During my time as a triathlete it became very clear to me that plans are just ideas written on paper. Don’t get me wrong, plans are great! I am an avid fan of extreme planning. Plans guide us, allow us to progress and help us reach our goals. However, plans are just that, plans. How things actually play out is often quite different, and that is okay.
The key to a great exercise program is not how thorough and detailed it is, rather that there is room for adaptability. Much like a financial plan, or a vacation itinerary, things come up. It rains (literally or figuratively), someone gets sick, you sprain your wrist and can’t work for a month. When it comes to exercise programming we need to be creative and ready to make changes as our lives and circumstances change.
WAYS TO ADAPT
If you are on a plan with a goal with a specific timeline, such as a race on a specific date, it is helpful to have at least two weeks of wiggle room when first creating your program to account for potential injuries, illness, or other factors that may take away from your training time. Alternatively, having backup races in mind is a great idea, especially if you are sick on race day, or have a funeral or other event come up.
For those with continuous training programs, such as a year-round weight lifting program, you may have periods of time where your work is busier or you take holiday time. Adjusting your program to align with your lifestyle is key, and may consist of changes to the frequency or duration of your workouts. As well, having a bodyweight routine can be a great option for during holidays!

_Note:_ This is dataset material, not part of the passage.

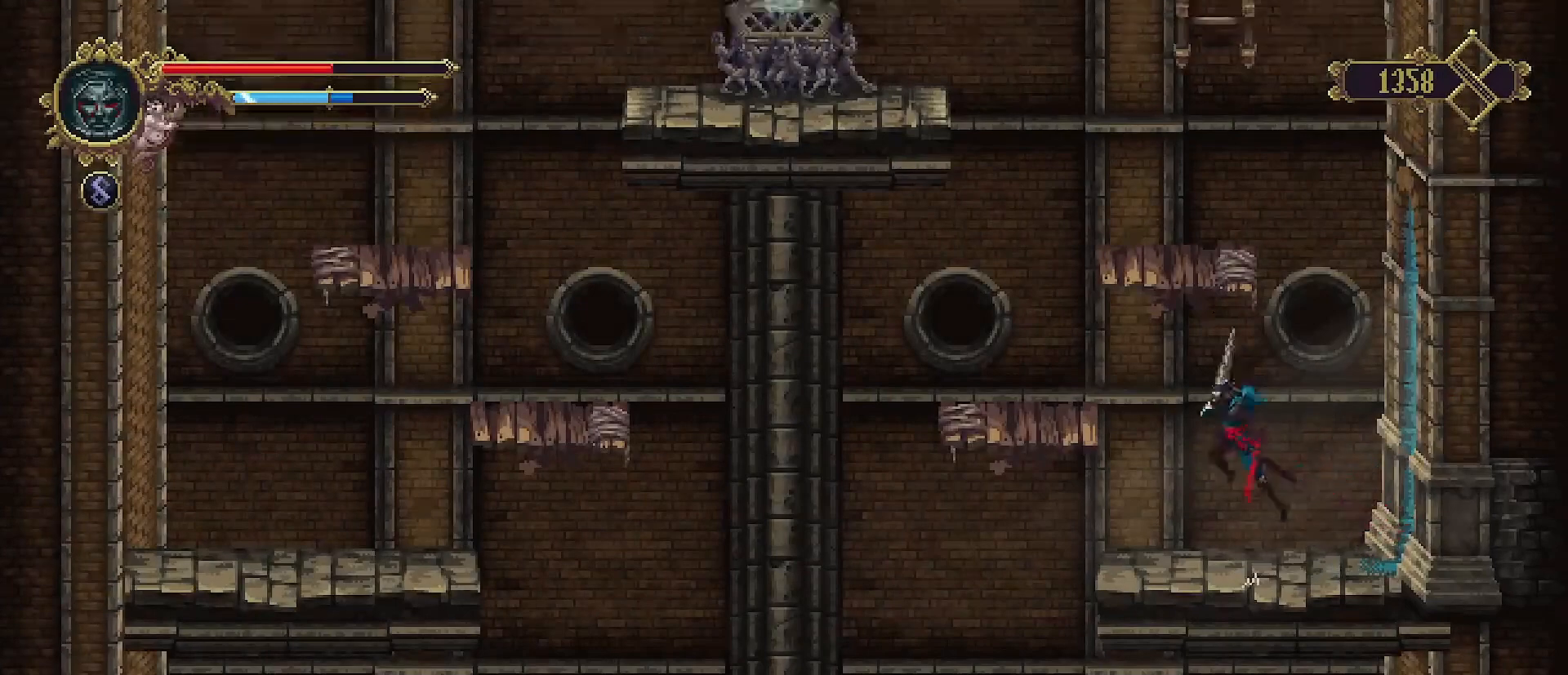
{"buttons": [], "left_stick": "left", "right_stick": "center", "events": [[233, "CROSS", "up"]]}
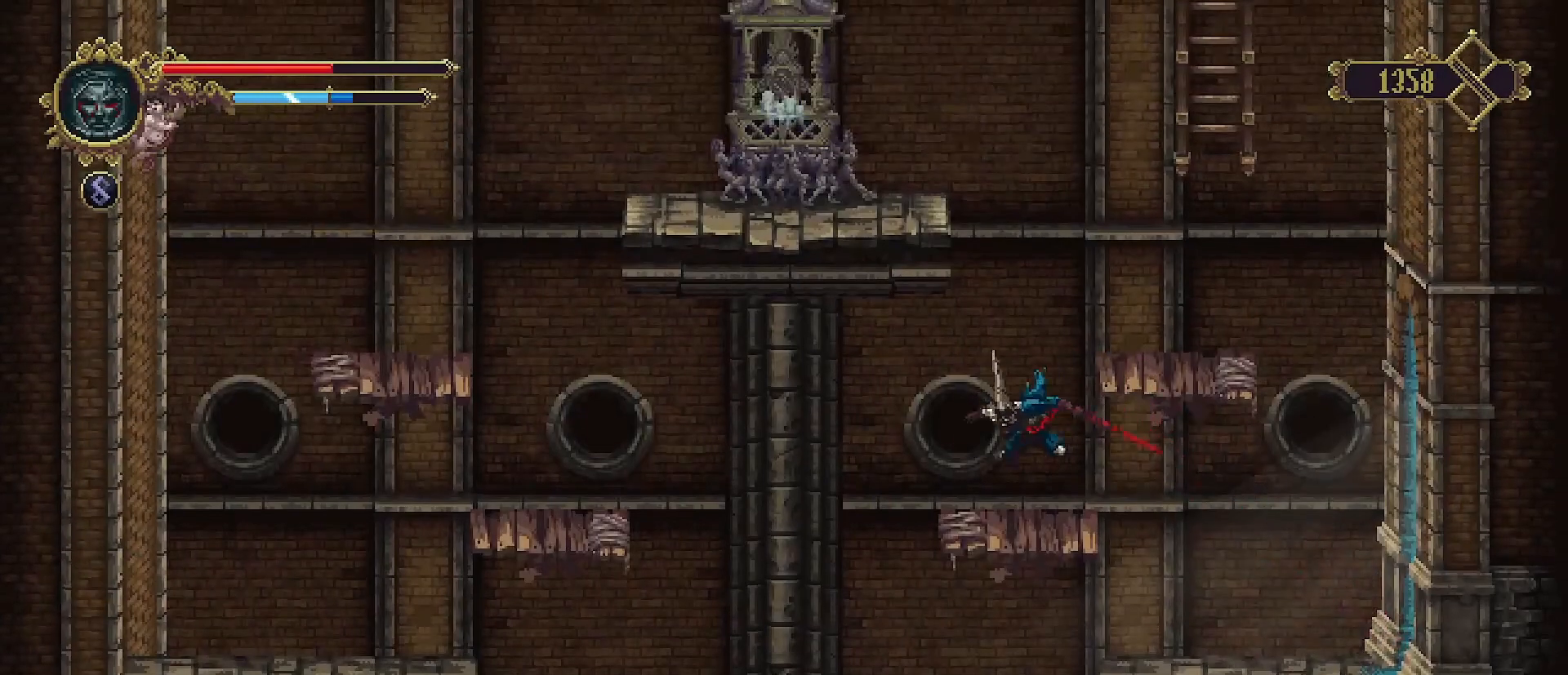
{"buttons": [], "left_stick": "right", "right_stick": "center", "events": [[100, "CROSS", "down"], [100, "left_stick", "right"], [267, "CROSS", "up"]]}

Adapting our goals is a reasonable option as well. For example, I decided to focus on running this summer, instead of triathlon which is a greater time commitment. By adapting my goal I allowed myself to continue to enjoy training without it becoming overwhelming with my other commitments. You may also wish to increase your goal, if you are reaching your milestones and want a greater challenge.
Short term adaptations are a great tool, as well. Is it storming on your cycling day? Be prepared to do a spin class instead. Pool is closed because of a global pandemic? Let’s do a gym workout instead and swim twice next week. A key aspect in the programs I create is a weekly checklist of workouts to complete. The sessions can be completed on any day of the week, which is a great way to allow you to plan your sessions around other commitments.
When creating a program give yourself practical goals, adaptable timelines and brainstorm a few backup plans. By having an adaptable plan in place, you’ll be ready with solutions for issues that arise and will stay on track to reaching your goals!
I would love to hear your ideas on how you adapt when issues arise!